§ **Instructions for the task**:
Repeat the listing exactly. Do not carry over any pictures.

§ **Input data**:
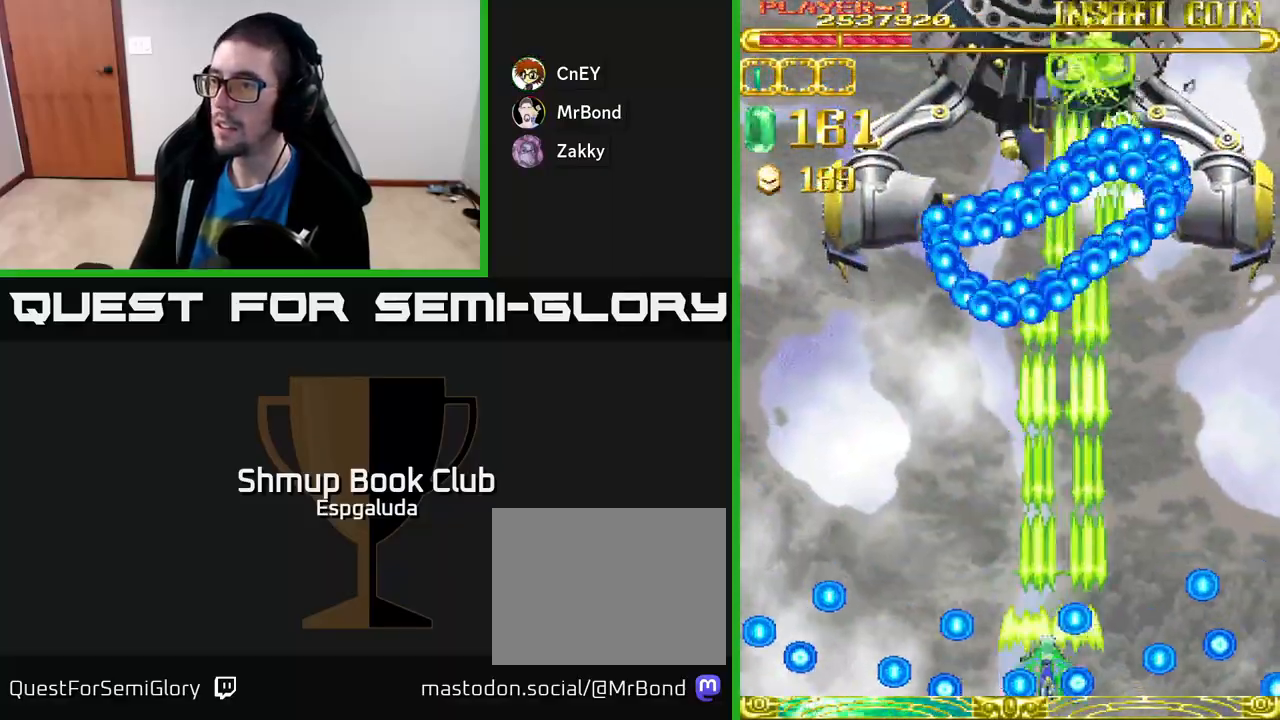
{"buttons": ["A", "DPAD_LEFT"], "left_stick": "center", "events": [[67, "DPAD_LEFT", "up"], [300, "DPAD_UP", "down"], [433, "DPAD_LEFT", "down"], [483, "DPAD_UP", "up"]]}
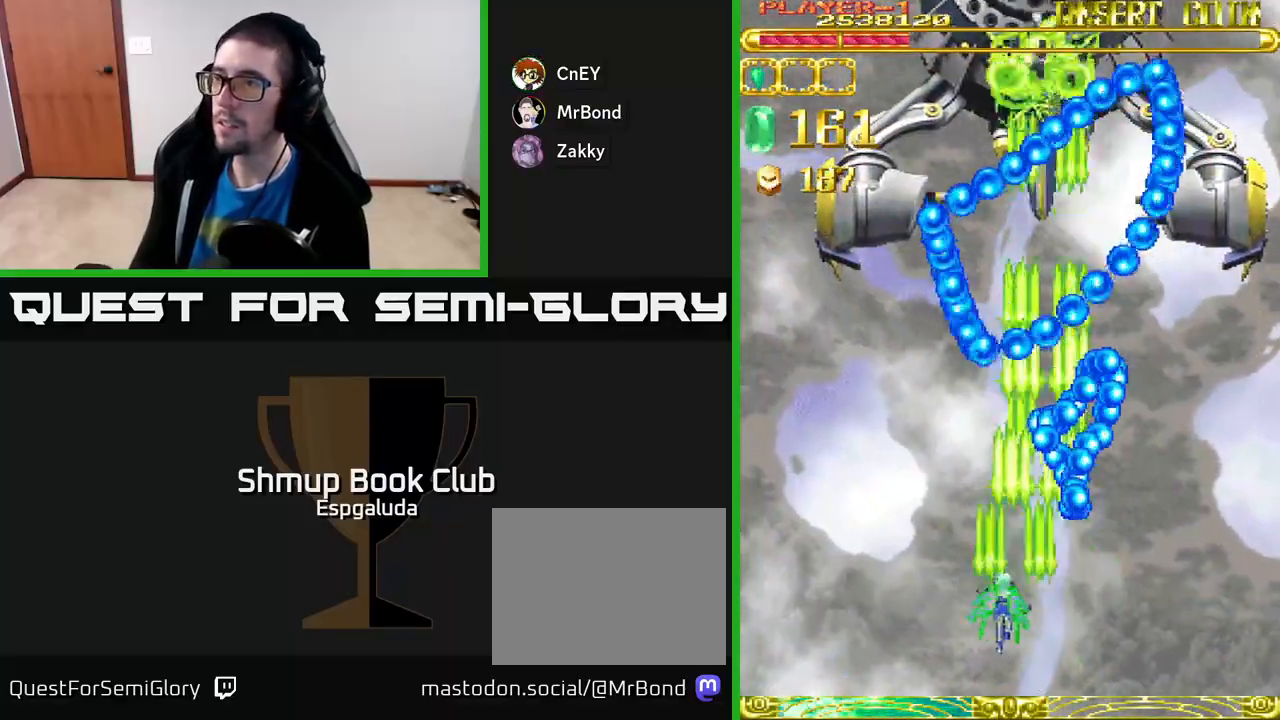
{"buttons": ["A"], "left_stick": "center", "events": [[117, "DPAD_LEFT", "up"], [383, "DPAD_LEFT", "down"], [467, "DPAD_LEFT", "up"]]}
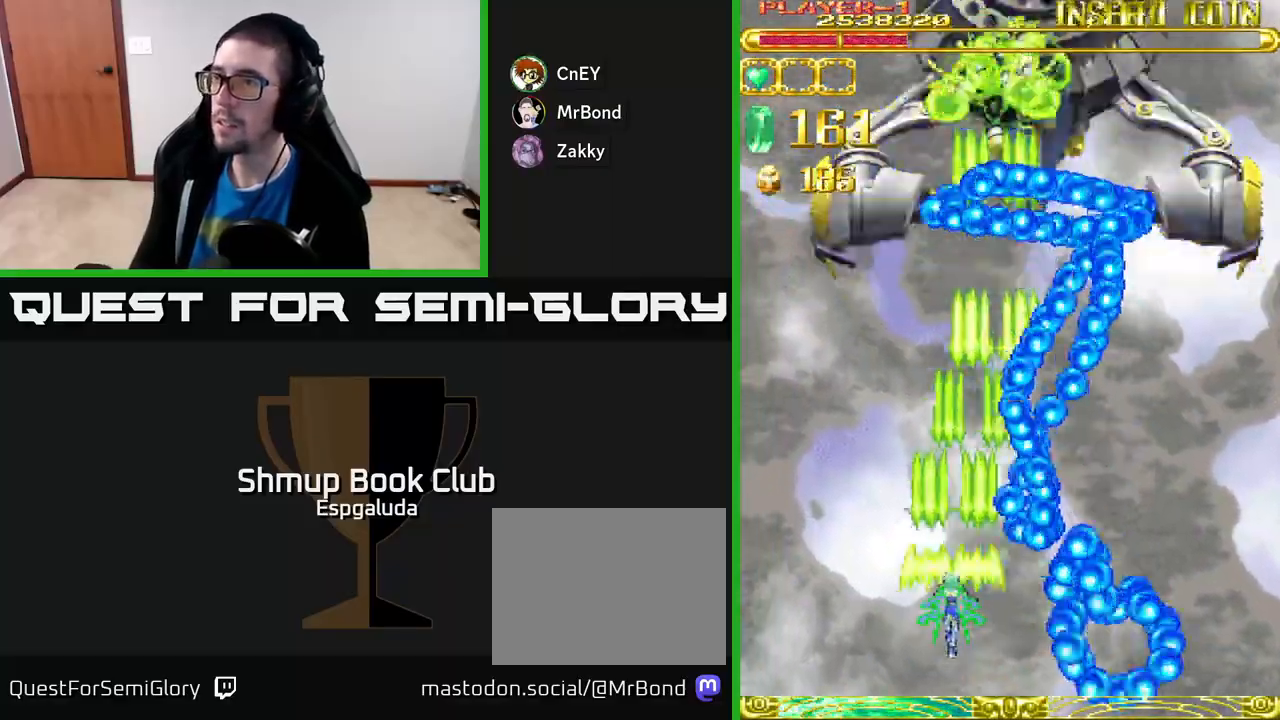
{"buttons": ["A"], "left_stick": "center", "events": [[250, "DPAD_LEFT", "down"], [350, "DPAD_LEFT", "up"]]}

§ **Solution to this problem**:
{"buttons": ["A", "DPAD_LEFT"], "left_stick": "center", "events": [[67, "DPAD_LEFT", "up"], [300, "DPAD_UP", "down"], [433, "DPAD_LEFT", "down"], [483, "DPAD_UP", "up"]]}
{"buttons": ["A"], "left_stick": "center", "events": [[117, "DPAD_LEFT", "up"], [383, "DPAD_LEFT", "down"], [467, "DPAD_LEFT", "up"]]}
{"buttons": ["A"], "left_stick": "center", "events": [[250, "DPAD_LEFT", "down"], [350, "DPAD_LEFT", "up"]]}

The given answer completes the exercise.